Revision history for this message
hindukush (agambh) wrote :

Hi Guys,
I have the same problem aswell.
i get the following output
I also have a little red cross over the network icon that appears on the system tray, I think this has some connection with the HAL error.

ag@ubuntu:~$ sudo /etc/init.d/dbus start
 * system message bus already started; not starting.
 * Starting system message bus dbus
ag@ubuntu:~$ ps -p $(< /var/run/dbus/pid)
  PID TTY TIME CMD
 5758 ? 00:00:00 dbus-daemon
ag@ubuntu:~$ pidof hald

(after typing the last command i.e pidof hald, i do not get any output, just get the command prompt.

Please help me guys, this is veyyyy frustratingggggggggg

Revision history for this message
Peter Enzerink (launchpad-enzerink) wrote :

Summarising the workaround above by jmrasor, running the four commands below then relogging fixes the problem temporarily. I have to do this on every boot to get my USB attached harddrives to be recognised, which is thankfully infrequent ;).

Dataset content =>

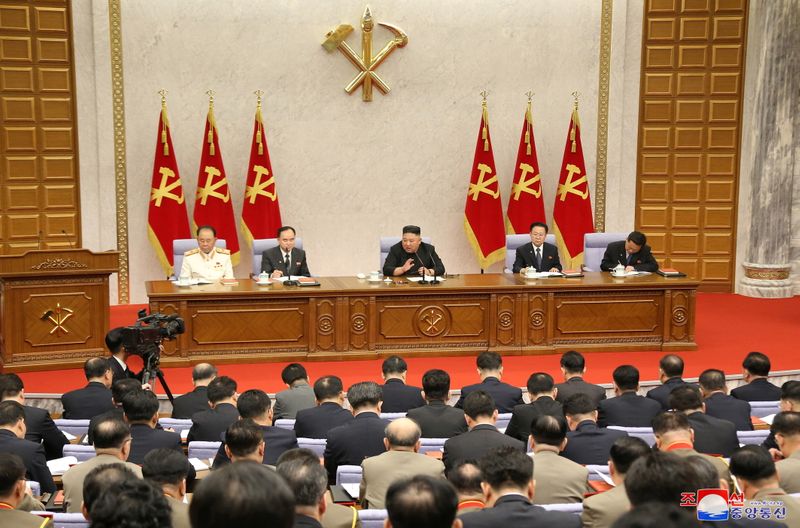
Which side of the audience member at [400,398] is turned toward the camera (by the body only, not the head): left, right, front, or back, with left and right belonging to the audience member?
back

Tasks and exercises =>
**1.** Answer these questions using the bug report comments, and mark each answer with the same letter as its question.
(a) What does the first commenter see over the network icon in the system tray?
(b) What does the first commenter get after typing the command pidof hald?
(c) What must Peter Enzerink do on every boot to get his USB attached hard drives recognized?
**2.** Translate this sentence from the bug report comments into Spanish: "Summarising the workaround above by jmrasor, running the four commands below then relogging fixes the problem temporarily."
**3.** Echo the bug report comments word for word from "Please help me" to "thankfully infrequent ;).".

Your responses =>
**1.**
(a) A little red cross.
(b) No output, only the command prompt.
(c) Run the four commands and then log in again.

**2.** Resumiendo la solución alternativa de jmrasor que aparece arriba, ejecutar los cuatro comandos de abajo y luego volver a iniciar sesión soluciona el problema temporalmente.

**3.**
Please help me guys, this is veyyyy frustratingggggggggg

Revision history for this message
Peter Enzerink (launchpad-enzerink) wrote :

Summarising the workaround above by jmrasor, running the four commands below then relogging fixes the problem temporarily. I have to do this on every boot to get my USB attached harddrives to be recognised, which is thankfully infrequent ;).